Jay C. Hormel, President of Geo. A. Hormel & Co. developed SPAM to make use of pork shoulders, a largely wasted part of the pig at that time.  At first it was called Hormel Spiced Ham®. The name, “SPAM” resulted from a contest to name the new canned meat during a party on New Year’s Day, 1937.  The winner was the actor Kenneth Daigneau, who received $100 for dreaming up one of the most readily, recognized brand names in history.

The meaning of “SPAM” is not known for sure, but usually assumed to mean “spiced ham” or “special processed American meat.”  Hormel officially registered the name on May 11, 1937, thus giving the product an official birthday, so to speak.

It was World War II that assured SPAM would never disappear from store shelves in America or around the world.  One-hundred million pounds of SPAM were consumed by American and Allied troops who claim that they had it for breakfast, dinner, and supper.  Soviet premier Nikita Khrushchev attributed the Russian victory on the Eastern Front in part to SPAM.  “Without SPAM,” he said, “we wouldn’t have been able to feed our army.”

SPAM has been on the menu for American troops in every war since World War II except the Gulf War.  Saudi Arabia would not allow it, since pork is a forbidden food that country.

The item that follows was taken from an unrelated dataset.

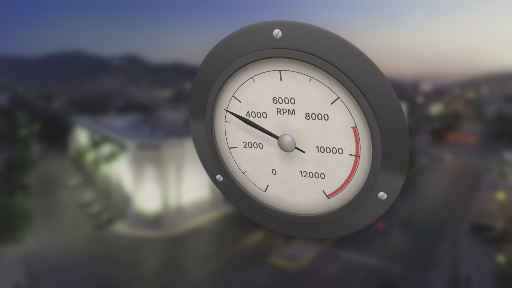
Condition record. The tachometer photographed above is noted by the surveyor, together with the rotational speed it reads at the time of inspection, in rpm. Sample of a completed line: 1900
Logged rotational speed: 3500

By 1959, Hormel sold one billion cans of SPAM Classic.  That figure rose to two billion in 1970, three billion in 1980, five billion in 1994, and seven billion in 2007.  If the cans of SPAM were placed in a row end to end, they would circle the earth twelve and a half times.  More cans of SPAM have been sold around the globe than there are people living on the planet.

There are twenty-one varieties of SPAM today, but the connoisseur’s favorite remains the original, the Classic. There is a SPM fan club, a SPAM museum, and T-shirts, mugs, and even underwear with the SPAM image on them.  The really dedicated SPAM will want make at least one pilgrimage to the SPAM museum, located on Spam Blvd. in Spamtown, U.S.A., also called Austin, Minnesota, its birthplace.  Not only is it the subject of uncounted jokes, but also eulogized in songs.

I often look at the cans of SPAM on the grocery store shelf, but have not purchased or eaten any for many, many years.  Formerly it was because I can still taste those sandwiches I had to carry in my school lunches.  These days, I look at the amount of salt and fat in a serving and decide to pass it by.  I convince myself that it is simply not a healthy choice for senior citizen.  That may just be a convenient excuse, because the late Senator Harry Byrd of West Virginia was known to eat three SPAM sandwiches with mayonnaise per week until his death at ninety-two.

Now that I think about it, maybe I will buy a can of SPAM Classic and give it go, just for old times’ sake.